Does your cats drool when they purr? My older cat has done this from the day I got her, whenever i'm petting or making fuss of her. She loves cuddling in my bed, sleeping on my pillow and I often have to shoo her over a bit because she's slobbering in my ear or making my hair wet; it is pretty gross 

My other cat is not a slobberer but have had a few cat previously who were. Any others here?


----------



## BeckyFlowers (18 July 2018)

My old cat who is no longer with us would dribble when purring.  A bit grim, especially when he realised if he sat with his face over mine it was a guaranteed way of getting me out of bed in the morning!  My current kitteh is not a dribbler but she's only 10, so maybe I have it to look forward to.


----------



## Meowy Catkin (18 July 2018)

Yes, if he's getting a bit carried away and starts kneading enthusiastically.
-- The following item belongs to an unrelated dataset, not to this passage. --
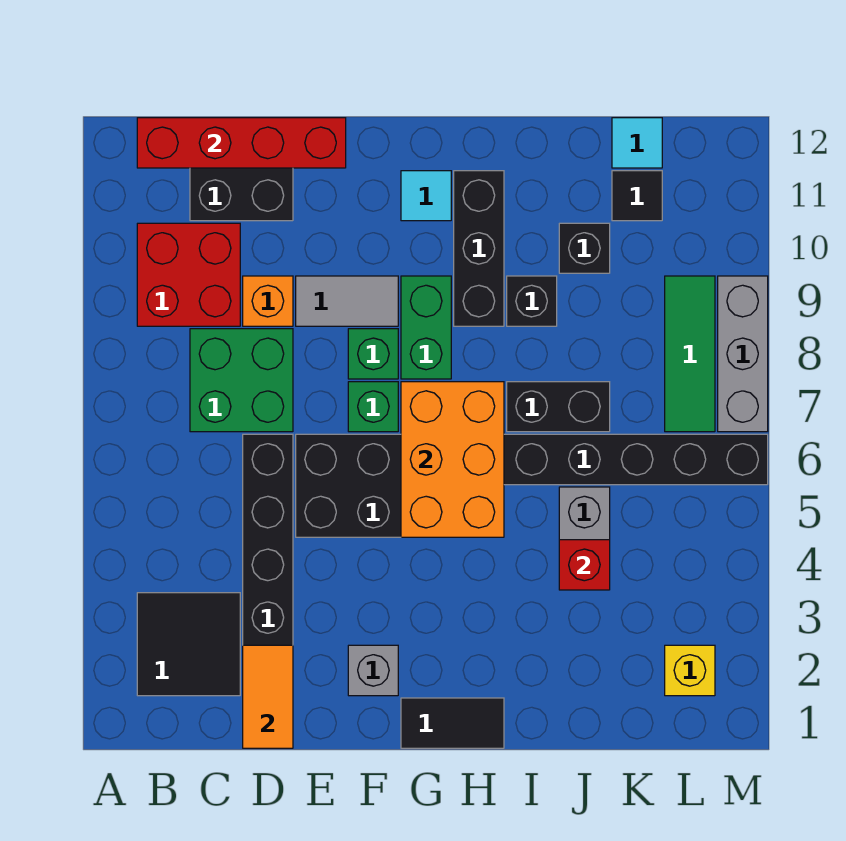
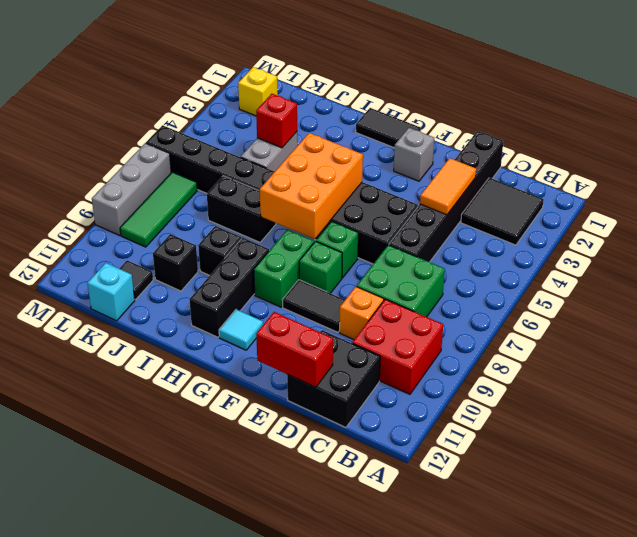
red brick B12:E12 level 2 -> red brick D12:E12 level 2
orange tile D1:D2 level 2 -> orange tile D3:D4 level 2
grey tile E9:F9 level 1 -> black tile E9:F9 level 1
cyan tile K12 level 1 -> cyan brick K12 level 1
It is apparently linked to when they fed from their mother as a kitten, so they salivate as they associate being really happy and content with food. I just wipe the drool with a tissue when needed and then let him carry on.


----------



## Meowy Catkin (18 July 2018)

BeckyFlowers said:



			My old cat who is no longer with us would dribble when purring.  A bit grim, especially when he realised if he sat with his face over mine it was a guaranteed way of getting me out of bed in the morning!  My current kitteh is not a dribbler but she's only 10, so maybe I have it to look forward to.
		
Click to expand...

I suspect that your cat knew that you'd get up and feed him, so possibly salivating in anticipation LOL!


----------



## Sussexbythesea (19 July 2018)

My 2yr old ginger dribbles when he purrs. He also kneads my hair and sucks my earlobes........


----------



## Meowy Catkin (19 July 2018)

I guess he's a very, very happy cat.


----------



## texas (19 July 2018)

One of mine does.  Used to stand over my face in the morning, purring loudly  and dribbling all over it. Ick.  Nowadays you just get suspicious wet patches on any clothes you are wearing at the time. And orange fluff.  Non stop moulting.


----------



## HashRouge (20 July 2018)

Mine does - he needs whatever you are wearing, purrs and dribbles. If you are wearing something especially soft and fluffy (like a dressing gown) he will try to chew it as well. Apparently this sort of behaviour is more pronounced in cats who were orphaned as kittens and hand-reared (or at least this is what I've been told). It fits into my experience of cats - our first family cat, Hominy, was hand-reared and was quite a dribbler; Pepper, our next cat, was brought up by her Mum and dribbled very little; and Stan, the current one, was abandoned at a few days old and dribbles quite a bit.


----------



## Mule (20 July 2018)

No, I've never come accross it. I'm kinda glad too 
I do have the loadest purrer in the world. He has woken me up doing it.


----------



## Keith_Beef (20 July 2018)

No, Tabitha doesn't do this, but she sometimes sits with the tip of her tongue hanging out...


----------



## Fiona (20 July 2018)

I have met one (huge ginger tom) but none of my cats have done it thankfully  

Fiona


----------



## Mule (20 July 2018)

Keith_Beef said:



			No, Tabitha doesn't do this, but she sometimes sits with the tip of her tongue hanging out...
		
Click to expand...

So does one of mine!


----------



## BeckyFlowers (20 July 2018)

Keith_Beef said:



			No, Tabitha doesn't do this, but she sometimes sits with the tip of her tongue hanging out...
		
Click to expand...

I love it when kits do this, I wish mine did it.  Makes for a great photo hehe.


----------